Alpha Channeling : nature, psyché et érotisme
Après avoir découvert les jolies dessins de Club Clitoris, je me suis un peu plus penchée sur la représentation sexuelle et artistique sur Instagram. On connait la tendance à la modération du réseau social quand un téton pointe le bout de son nez ou que quelques tâches de sang glissent le long des cuisses. Mais parfois, des règles strictes stimulent l’imagination et demandent aux auteurs de trouver des subterfuges pour les contrer. Je vous propose d’embarquer avec moi dans l’univers organique d’Alpha Channeling pour y découvrir une jungle au goût de l’érotisme, le terrain où Mère nature s’envoie en l’air.
On connait peu de choses sur cet artiste américain. Caché derrière son pseudonyme, Alpha Channeling est pourtant une vraie star d’Instagram avec plus de 350 000 followers. Etonnant et épatant à la fois pour un artiste qui illustre des corps dénudés et une sexualité assumée. En voyant les corps féminins si magnifiés, la sexualité si libérée et leurs rondeurs si enveloppantes, peu de place était laissée au doute : comme beaucoup, j’ai pensé que l’artiste, anonyme, était une femme. Et oui, les stéréotypes ont la peau dure puisqu’il s’agit en réalité d’un homme. Et quelle importance de toute façon ? Comme l’explique Alpha dans les lignes du Huffington Post : « Je n’évite pas délibérément de faire quelque chose de masculin, je dessine juste ce que je n’ai pas réussi à trouver en terme d’érotisme« .
Bien loin de la pornographie mainstream ou des dessins outranciers, l’artiste compose ses oeuvres avec une ligne enfantine aux couleurs printanières. Il nous invite dans un monde où le clitoris est une pétale, où le sexe bandé est fait de feuilles et de chair, où le plaisir est aussi pur que la rosée du matin.
Ses dessins jouent sur la corde sensible du sacré et du profane, entre la baise et l’expérience sensorielle : « J’aime l’idée de combiner les deux, sur le même piédestal les deux s’acceptent et se célèbrent » poursuit-il. On remarque donc rapidement combien l’artiste s’inspire de la mythologie et de la tradition taoïste qui voit dans l’expression de la sexualité un signe divin.

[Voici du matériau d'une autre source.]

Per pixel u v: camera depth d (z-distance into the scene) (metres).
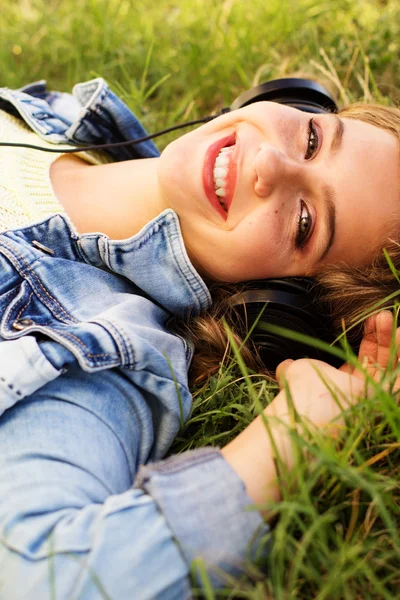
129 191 1.73
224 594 1.16
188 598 1.14
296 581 1.20
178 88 2.76
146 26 2.89
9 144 1.75
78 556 1.13
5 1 3.09
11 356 1.31
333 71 2.41
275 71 2.65
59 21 2.95
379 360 1.62
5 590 1.12
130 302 1.55
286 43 2.83
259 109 1.65
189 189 1.59
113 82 2.63
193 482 1.22
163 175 1.61
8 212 1.62
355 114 1.78
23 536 1.15
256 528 1.19
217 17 2.77
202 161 1.60
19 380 1.30
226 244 1.60
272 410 1.39
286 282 1.62
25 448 1.27
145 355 1.41
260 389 1.60
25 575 1.12
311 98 1.91
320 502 1.30
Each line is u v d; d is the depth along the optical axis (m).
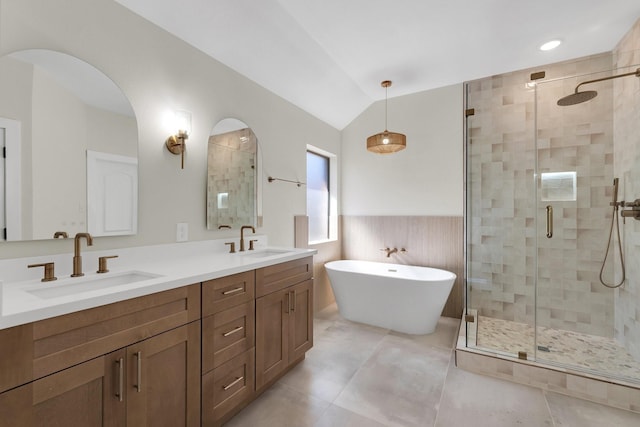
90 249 1.47
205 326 1.40
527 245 2.91
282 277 1.94
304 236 3.16
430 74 2.96
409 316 2.76
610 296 2.56
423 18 2.10
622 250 2.41
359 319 3.05
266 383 1.82
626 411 1.70
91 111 1.47
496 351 2.19
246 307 1.65
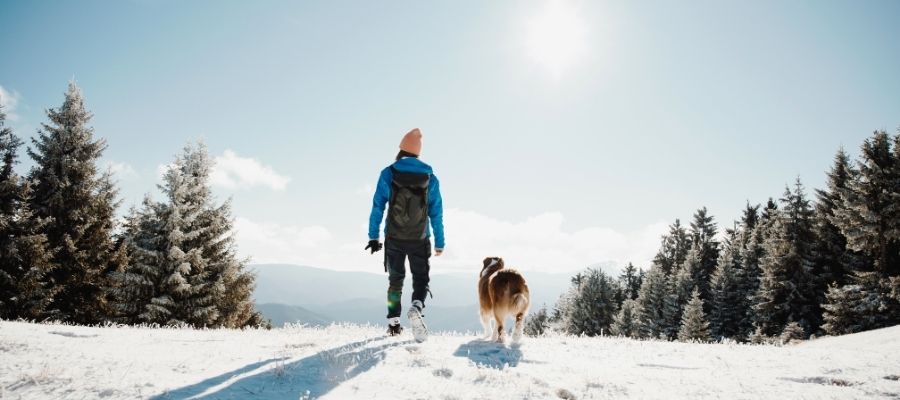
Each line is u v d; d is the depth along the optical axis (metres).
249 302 26.19
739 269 43.59
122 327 6.43
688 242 67.62
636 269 75.44
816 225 32.53
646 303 51.38
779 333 31.94
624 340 7.20
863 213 25.12
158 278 21.73
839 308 24.38
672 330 45.69
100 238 21.75
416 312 5.11
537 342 6.07
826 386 3.85
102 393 2.49
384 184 5.31
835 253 31.86
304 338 5.38
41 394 2.40
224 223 25.31
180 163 24.59
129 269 22.05
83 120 22.20
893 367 4.52
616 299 70.69
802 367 4.64
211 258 24.41
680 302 47.09
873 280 24.34
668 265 67.56
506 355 4.65
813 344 9.21
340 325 7.52
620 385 3.67
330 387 3.03
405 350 4.40
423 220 5.26
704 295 48.66
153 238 22.22
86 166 21.67
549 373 3.94
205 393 2.69
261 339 5.21
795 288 31.64
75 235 20.97
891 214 24.81
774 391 3.65
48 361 3.12
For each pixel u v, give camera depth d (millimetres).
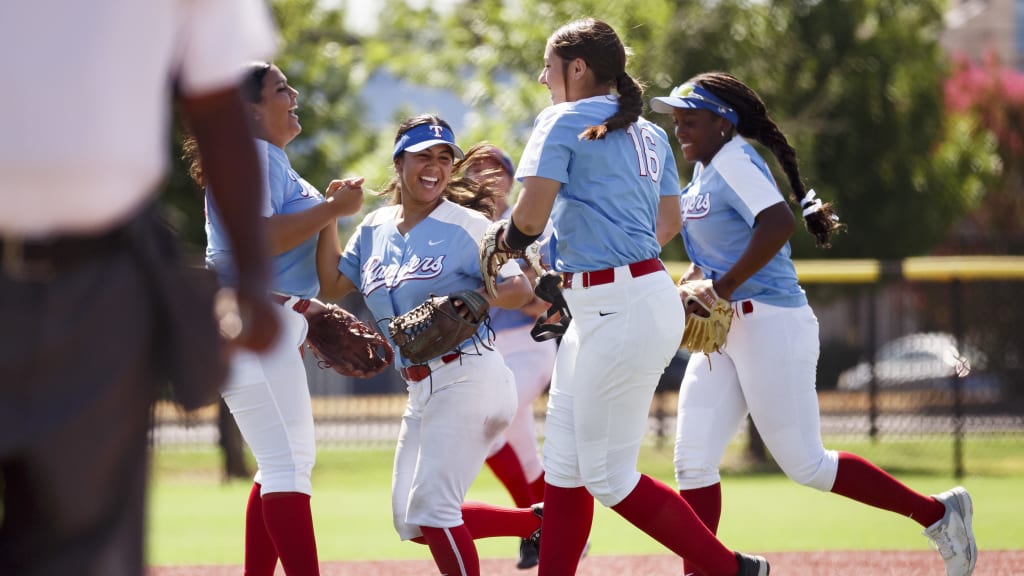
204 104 8000
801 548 26656
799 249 57219
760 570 16500
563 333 17031
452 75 65875
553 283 16328
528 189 15875
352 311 50406
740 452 54156
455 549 17328
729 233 18297
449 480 17344
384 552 27438
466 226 17953
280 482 17000
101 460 7527
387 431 53531
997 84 95188
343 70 59500
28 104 7207
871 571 22484
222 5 7867
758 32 58125
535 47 59875
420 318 16719
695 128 18562
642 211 16219
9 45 7191
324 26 62781
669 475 44562
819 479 18500
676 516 16203
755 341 18156
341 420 53500
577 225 16062
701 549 16250
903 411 53844
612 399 16031
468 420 17344
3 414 7289
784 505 36344
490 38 61156
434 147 17672
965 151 67312
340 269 18797
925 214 62469
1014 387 56125
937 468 47000
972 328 57406
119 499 7676
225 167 8078
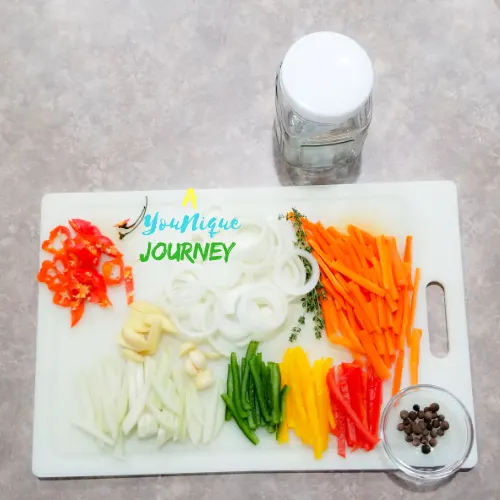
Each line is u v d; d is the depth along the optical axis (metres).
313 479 0.66
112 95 0.73
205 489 0.67
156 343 0.67
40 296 0.69
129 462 0.66
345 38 0.61
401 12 0.74
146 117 0.72
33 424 0.67
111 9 0.74
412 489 0.66
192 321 0.67
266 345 0.67
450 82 0.73
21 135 0.73
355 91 0.59
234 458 0.66
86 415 0.67
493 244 0.70
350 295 0.67
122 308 0.68
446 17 0.74
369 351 0.66
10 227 0.71
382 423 0.64
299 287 0.67
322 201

Dans une composition toujours soignée, il jongle savamment en mélangeant les genres : « Je m’intéresse au Taoïsme et au tantra, à la pornographie et au folk, au BDSM et au divin, au mystique et au surnaturel » décrit-il à la journaliste Jerry Saltz. Il avoue aussi son penchant pour les oeuvres graphiques de Robert Crumb et la folie débordante de Fellini dans Le Livre de mes Rêves : « Il a documenté ses rêves tous les jours. C’est un peu comme les dessins faits par les enfants, dans l’immédiateté et l’urgence. Fellini devait tout recracher sur le papier. Je m’identifie beaucoup à ça. »
Désormais au rang des artistes les plus suivis d’Instagram, il continue son chemin en surfant sur la vague de l’éphémère : « Je suis conscient que ce que je fais peut disparaitre dans la seconde. C’est un sentiment étrange d’être sur le fil du rasoir, comme si mon travail était un château de sable qui pouvait être détruit par une vague en quelques minutes. Mais j’ai le sentiment que j’amasse une somme importante d’idées et de flux de communication. Il y a cette énergie, cette continuité » confie l’artiste, toujours au Huffington Post.
En plus de lui permettre d’illustrer les pages du cahier de coloriage édité par Pornhub aux côtés d’Apollonia St-Clair et d’Arrington De Dionyso, cette notoriété lui a valu une belle exposition à la Jack Hanley Gallery de New-York. Son univers paisible nous amène rapidement à nous questionner et à voir la sexualité plus en profondeur, dans toute son essence et dans sa beauté la plus pure. Une vraie poésie du corps et des sens.